----- LISTING

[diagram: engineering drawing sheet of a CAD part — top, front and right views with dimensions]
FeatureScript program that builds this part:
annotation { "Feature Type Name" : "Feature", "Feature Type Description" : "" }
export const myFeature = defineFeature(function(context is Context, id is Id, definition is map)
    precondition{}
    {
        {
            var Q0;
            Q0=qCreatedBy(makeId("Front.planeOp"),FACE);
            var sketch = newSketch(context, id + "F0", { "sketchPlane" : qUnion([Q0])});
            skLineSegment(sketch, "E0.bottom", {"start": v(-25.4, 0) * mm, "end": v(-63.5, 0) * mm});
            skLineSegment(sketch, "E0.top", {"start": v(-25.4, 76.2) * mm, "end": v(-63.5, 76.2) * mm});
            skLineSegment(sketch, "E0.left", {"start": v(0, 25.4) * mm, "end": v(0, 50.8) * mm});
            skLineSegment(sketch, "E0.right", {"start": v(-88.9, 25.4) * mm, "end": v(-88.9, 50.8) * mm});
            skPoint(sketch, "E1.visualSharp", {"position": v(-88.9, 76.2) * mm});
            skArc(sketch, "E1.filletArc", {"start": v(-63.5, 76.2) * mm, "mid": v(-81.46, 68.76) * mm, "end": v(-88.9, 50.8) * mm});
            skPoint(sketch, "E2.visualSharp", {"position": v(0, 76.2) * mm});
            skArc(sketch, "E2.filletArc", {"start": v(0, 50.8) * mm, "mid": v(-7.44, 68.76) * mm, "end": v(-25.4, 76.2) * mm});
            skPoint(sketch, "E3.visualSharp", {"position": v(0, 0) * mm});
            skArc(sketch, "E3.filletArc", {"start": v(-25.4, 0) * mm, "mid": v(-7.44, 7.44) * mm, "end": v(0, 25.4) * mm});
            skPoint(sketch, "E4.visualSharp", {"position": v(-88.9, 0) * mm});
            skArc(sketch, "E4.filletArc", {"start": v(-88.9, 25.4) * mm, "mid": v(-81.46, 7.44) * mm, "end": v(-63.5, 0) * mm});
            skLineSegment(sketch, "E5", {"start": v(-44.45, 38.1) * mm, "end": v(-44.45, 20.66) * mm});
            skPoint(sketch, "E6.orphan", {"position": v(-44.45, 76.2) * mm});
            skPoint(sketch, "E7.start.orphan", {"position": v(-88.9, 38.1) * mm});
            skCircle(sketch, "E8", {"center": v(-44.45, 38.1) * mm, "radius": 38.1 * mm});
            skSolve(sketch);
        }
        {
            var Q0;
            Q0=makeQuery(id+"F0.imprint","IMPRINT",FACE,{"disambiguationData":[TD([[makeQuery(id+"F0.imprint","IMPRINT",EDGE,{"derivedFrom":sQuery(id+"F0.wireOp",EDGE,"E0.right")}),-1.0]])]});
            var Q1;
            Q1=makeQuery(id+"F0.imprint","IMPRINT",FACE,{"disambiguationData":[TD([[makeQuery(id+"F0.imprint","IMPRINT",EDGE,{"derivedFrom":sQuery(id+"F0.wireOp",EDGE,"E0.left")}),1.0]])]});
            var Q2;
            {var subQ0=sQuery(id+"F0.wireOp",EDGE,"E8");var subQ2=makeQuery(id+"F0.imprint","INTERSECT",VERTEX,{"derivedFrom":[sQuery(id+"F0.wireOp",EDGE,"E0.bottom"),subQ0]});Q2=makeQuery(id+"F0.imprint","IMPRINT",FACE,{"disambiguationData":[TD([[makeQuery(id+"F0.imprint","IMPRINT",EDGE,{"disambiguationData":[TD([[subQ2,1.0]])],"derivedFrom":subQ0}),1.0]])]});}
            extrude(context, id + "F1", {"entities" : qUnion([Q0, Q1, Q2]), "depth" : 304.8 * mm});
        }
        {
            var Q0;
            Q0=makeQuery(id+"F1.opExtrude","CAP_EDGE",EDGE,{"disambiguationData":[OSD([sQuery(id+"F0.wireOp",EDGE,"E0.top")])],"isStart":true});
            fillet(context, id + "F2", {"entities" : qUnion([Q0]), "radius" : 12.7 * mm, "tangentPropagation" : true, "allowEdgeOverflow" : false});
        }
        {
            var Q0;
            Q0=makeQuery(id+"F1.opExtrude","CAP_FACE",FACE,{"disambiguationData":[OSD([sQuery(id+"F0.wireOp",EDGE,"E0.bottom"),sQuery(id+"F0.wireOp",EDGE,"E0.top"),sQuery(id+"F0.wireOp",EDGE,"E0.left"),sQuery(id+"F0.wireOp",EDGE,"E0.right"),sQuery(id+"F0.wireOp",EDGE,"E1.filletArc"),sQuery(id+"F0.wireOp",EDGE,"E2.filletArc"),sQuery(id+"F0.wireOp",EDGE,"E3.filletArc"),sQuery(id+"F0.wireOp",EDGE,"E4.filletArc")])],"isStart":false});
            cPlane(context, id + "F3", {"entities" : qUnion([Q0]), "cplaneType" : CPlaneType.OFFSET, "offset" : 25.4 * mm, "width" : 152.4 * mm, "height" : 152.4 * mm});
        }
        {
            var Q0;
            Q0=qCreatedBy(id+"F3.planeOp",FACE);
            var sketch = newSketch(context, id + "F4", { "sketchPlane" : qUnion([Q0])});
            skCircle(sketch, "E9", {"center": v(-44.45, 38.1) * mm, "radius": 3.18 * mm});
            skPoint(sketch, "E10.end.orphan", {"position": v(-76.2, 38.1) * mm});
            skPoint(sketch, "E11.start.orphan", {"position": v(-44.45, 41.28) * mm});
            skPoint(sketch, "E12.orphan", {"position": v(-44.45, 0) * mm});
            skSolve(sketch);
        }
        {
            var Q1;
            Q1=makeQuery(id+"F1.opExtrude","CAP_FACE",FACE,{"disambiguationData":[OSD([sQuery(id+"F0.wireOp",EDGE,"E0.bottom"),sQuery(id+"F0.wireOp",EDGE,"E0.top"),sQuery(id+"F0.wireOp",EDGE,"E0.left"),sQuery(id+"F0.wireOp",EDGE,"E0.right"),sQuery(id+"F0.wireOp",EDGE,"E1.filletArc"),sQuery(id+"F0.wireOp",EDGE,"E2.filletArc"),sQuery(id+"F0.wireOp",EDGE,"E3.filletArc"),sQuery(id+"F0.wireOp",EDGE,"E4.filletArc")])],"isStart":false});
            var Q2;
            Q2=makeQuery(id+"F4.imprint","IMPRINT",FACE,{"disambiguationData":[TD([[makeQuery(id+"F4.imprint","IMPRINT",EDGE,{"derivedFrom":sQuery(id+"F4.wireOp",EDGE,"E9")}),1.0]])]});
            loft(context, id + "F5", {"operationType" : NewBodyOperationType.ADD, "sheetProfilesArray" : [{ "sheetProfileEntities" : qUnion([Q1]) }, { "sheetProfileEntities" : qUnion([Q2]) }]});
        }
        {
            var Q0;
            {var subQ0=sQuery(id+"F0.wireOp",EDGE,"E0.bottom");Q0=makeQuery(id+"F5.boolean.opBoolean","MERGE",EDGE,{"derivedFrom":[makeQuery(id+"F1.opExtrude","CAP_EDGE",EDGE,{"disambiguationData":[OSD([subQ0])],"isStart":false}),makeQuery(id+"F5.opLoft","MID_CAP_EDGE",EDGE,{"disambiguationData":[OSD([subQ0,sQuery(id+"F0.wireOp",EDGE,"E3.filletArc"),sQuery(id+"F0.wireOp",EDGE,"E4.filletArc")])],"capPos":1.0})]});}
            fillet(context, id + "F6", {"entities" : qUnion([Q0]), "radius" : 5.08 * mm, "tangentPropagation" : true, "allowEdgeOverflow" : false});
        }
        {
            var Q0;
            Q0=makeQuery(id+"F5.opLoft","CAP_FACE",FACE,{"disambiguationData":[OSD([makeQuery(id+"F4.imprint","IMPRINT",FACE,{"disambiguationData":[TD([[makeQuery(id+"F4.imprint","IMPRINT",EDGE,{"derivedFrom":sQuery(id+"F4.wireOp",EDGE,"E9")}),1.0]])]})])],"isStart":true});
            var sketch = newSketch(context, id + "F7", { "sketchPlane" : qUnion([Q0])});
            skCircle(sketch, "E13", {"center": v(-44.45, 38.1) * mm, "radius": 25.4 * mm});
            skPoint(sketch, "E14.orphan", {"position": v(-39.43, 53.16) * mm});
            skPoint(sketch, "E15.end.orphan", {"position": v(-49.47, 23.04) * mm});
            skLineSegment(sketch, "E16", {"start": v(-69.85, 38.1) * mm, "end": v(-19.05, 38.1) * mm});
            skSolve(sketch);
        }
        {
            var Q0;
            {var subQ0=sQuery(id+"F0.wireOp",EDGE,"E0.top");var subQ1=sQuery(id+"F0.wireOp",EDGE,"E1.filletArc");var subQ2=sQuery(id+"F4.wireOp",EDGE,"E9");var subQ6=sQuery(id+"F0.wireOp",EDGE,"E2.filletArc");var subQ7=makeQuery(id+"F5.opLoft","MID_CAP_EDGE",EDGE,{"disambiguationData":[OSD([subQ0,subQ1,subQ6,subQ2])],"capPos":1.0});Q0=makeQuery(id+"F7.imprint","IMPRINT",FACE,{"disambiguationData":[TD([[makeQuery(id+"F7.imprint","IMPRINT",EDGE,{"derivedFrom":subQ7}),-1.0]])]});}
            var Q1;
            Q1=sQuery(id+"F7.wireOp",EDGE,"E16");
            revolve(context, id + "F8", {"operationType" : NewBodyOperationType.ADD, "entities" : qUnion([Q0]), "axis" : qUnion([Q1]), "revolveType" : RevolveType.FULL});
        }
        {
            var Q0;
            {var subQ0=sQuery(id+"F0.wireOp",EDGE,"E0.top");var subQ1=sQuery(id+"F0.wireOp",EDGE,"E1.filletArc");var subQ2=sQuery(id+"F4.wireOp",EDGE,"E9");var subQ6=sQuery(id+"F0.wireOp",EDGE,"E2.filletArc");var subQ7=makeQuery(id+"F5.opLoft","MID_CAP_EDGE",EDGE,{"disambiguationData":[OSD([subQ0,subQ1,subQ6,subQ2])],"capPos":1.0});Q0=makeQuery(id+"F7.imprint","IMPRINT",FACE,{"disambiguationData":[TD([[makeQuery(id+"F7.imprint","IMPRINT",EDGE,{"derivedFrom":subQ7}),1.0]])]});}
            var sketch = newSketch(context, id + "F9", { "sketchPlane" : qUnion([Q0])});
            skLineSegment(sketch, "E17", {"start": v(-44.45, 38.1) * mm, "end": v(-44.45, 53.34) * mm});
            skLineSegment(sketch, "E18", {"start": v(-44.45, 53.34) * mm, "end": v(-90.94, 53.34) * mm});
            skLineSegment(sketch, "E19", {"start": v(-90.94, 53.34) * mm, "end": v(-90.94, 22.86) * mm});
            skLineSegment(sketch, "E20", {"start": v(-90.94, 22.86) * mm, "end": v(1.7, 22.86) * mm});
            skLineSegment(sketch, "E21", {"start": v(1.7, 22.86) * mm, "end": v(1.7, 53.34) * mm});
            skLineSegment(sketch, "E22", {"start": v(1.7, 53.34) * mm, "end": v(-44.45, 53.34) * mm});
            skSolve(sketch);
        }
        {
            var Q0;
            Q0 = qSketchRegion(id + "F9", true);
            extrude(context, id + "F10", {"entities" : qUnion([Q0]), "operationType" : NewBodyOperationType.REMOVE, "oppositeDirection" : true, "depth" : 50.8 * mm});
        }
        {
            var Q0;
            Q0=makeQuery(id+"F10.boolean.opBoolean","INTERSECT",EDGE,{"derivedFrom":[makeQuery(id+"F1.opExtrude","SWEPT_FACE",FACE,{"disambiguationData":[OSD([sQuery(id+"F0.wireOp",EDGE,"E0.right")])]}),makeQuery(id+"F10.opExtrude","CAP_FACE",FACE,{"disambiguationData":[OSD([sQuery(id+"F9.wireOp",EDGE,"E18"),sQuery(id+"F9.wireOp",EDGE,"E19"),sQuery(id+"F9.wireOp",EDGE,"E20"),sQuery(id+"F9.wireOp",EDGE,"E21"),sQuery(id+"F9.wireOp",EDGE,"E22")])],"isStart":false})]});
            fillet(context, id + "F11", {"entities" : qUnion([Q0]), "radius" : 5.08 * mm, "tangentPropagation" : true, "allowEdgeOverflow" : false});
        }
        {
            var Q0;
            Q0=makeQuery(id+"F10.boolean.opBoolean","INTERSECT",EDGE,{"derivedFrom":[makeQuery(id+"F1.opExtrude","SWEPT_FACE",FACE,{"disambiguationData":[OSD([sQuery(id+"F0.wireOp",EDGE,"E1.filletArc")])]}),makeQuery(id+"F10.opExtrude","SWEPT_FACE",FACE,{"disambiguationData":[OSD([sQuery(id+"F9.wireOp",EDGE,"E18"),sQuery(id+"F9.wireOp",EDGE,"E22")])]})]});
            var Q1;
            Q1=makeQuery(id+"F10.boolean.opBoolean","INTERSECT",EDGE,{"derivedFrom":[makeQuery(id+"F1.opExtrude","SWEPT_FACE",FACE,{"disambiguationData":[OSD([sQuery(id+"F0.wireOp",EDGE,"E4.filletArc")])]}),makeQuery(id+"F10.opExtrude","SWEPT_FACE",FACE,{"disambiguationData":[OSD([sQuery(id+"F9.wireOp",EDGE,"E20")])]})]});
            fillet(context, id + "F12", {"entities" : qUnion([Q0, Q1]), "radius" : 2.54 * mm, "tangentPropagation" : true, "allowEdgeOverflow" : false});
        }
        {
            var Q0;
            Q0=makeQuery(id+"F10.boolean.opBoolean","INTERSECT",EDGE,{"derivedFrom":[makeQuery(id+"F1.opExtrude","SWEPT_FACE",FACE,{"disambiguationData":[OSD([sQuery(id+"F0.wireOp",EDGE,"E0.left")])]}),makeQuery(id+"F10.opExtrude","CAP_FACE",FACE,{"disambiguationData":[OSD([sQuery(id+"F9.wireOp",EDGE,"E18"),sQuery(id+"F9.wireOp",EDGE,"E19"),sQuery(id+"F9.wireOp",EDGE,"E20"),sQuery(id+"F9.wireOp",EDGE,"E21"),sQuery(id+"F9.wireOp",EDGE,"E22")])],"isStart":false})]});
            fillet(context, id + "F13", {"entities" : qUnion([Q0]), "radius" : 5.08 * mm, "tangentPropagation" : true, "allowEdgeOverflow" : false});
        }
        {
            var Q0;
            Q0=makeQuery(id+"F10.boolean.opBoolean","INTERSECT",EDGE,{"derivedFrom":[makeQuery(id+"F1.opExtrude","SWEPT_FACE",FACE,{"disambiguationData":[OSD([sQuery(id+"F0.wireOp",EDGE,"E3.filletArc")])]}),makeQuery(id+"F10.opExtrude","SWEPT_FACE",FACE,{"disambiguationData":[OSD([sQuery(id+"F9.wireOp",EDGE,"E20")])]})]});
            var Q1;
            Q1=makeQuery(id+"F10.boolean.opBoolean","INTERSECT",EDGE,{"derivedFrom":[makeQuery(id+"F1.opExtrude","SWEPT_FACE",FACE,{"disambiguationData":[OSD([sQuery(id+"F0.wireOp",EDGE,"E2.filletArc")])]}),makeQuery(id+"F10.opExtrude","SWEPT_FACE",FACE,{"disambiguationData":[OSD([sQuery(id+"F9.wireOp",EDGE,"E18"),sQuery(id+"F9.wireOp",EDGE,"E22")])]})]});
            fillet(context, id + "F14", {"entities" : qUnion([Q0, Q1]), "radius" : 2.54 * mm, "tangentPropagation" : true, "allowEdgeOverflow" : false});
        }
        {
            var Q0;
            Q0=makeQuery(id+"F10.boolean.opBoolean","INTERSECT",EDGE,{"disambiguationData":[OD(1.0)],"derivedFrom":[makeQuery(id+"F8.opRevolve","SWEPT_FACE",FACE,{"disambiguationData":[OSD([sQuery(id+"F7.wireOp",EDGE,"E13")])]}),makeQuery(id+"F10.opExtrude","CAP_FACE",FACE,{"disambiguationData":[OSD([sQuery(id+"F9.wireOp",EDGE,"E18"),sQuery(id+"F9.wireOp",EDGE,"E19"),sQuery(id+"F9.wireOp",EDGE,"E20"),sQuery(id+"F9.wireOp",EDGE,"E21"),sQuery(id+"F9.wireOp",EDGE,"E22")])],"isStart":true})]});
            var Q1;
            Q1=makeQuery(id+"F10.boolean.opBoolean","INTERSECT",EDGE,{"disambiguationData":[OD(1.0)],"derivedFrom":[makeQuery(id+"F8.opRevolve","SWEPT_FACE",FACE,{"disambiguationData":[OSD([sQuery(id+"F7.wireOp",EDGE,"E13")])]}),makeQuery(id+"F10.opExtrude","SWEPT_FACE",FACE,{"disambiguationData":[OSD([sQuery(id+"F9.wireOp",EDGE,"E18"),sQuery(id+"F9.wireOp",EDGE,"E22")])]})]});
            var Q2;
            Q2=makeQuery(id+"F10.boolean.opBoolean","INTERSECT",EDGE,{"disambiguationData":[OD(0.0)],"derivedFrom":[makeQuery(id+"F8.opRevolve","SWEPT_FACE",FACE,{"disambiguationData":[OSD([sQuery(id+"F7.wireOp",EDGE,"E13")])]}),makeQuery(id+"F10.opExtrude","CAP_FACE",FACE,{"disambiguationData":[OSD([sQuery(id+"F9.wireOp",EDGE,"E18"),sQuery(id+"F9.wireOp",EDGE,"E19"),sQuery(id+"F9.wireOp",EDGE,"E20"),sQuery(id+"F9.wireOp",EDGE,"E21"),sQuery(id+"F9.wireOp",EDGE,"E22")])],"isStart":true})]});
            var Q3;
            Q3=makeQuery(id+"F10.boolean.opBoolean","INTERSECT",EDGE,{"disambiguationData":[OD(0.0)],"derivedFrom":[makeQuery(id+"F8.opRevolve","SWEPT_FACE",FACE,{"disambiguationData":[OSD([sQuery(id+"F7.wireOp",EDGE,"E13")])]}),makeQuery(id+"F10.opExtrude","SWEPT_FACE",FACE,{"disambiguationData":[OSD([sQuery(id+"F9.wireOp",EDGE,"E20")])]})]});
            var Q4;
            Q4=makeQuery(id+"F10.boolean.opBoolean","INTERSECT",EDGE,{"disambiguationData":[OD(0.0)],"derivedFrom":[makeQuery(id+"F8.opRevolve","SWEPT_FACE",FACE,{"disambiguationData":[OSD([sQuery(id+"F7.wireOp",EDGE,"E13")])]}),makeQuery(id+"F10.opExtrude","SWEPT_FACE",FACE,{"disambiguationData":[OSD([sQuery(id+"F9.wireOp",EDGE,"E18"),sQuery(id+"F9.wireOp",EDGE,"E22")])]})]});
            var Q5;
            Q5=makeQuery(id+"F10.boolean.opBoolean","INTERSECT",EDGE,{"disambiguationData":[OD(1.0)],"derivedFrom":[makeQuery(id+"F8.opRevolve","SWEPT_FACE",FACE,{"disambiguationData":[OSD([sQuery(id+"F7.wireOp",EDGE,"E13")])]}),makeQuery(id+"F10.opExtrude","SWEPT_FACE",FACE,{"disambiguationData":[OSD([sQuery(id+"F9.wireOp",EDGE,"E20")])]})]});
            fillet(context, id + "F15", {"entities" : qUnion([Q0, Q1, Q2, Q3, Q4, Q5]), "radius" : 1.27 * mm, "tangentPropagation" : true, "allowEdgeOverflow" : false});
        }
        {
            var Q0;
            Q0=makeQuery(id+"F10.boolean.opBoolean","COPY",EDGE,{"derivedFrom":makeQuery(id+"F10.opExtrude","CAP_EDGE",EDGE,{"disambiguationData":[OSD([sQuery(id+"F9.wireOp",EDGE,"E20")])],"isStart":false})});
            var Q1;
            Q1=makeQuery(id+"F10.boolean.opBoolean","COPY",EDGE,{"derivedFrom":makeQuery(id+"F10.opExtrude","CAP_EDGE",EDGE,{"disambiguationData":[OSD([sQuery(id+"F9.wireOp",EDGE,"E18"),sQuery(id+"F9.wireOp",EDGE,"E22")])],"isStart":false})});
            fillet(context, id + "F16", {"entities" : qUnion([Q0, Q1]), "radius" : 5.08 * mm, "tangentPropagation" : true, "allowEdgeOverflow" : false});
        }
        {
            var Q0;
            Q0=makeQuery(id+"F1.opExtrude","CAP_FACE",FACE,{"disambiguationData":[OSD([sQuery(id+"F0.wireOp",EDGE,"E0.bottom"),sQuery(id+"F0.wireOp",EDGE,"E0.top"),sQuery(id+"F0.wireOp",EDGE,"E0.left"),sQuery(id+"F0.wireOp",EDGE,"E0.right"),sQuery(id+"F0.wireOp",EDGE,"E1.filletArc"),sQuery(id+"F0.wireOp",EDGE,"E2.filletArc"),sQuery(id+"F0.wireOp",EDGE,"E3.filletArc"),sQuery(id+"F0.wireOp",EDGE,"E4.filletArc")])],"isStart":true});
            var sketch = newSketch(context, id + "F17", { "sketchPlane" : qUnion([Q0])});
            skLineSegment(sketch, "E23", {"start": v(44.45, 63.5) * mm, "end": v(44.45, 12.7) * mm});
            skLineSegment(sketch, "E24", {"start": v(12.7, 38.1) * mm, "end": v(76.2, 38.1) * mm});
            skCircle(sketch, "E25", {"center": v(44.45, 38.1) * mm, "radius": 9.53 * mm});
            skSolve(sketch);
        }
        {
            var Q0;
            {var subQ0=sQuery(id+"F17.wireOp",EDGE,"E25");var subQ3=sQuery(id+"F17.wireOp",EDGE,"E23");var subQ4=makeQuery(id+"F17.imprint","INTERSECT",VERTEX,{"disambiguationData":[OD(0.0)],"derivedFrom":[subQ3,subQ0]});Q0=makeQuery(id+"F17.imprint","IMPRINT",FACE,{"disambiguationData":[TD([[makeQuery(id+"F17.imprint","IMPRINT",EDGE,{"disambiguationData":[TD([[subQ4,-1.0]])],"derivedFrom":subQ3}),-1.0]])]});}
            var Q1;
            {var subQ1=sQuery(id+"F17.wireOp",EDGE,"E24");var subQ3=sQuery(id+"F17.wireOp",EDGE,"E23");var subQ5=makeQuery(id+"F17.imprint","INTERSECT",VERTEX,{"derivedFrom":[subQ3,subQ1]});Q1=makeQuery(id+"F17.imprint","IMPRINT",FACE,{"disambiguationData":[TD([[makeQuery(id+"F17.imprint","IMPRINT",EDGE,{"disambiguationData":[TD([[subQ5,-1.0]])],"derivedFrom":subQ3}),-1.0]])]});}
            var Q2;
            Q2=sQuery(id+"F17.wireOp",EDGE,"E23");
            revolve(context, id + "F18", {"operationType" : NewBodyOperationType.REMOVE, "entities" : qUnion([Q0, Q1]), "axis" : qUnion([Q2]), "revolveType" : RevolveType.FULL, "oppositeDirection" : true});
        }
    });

----------

- [WHAT THE EXERCISE ASKS] Pick out every line of the records that contains the string "oppositeDirection", and copy each one.

- [OUTPUT]
            extrude(context, id + "F10", {"entities" : qUnion([Q0]), "operationType" : NewBodyOperationType.REMOVE, "oppositeDirection" : true, "depth" : 50.8 * mm});
            revolve(context, id + "F18", {"operationType" : NewBodyOperationType.REMOVE, "entities" : qUnion([Q0, Q1]), "axis" : qUnion([Q2]), "revolveType" : RevolveType.FULL, "oppositeDirection" : true});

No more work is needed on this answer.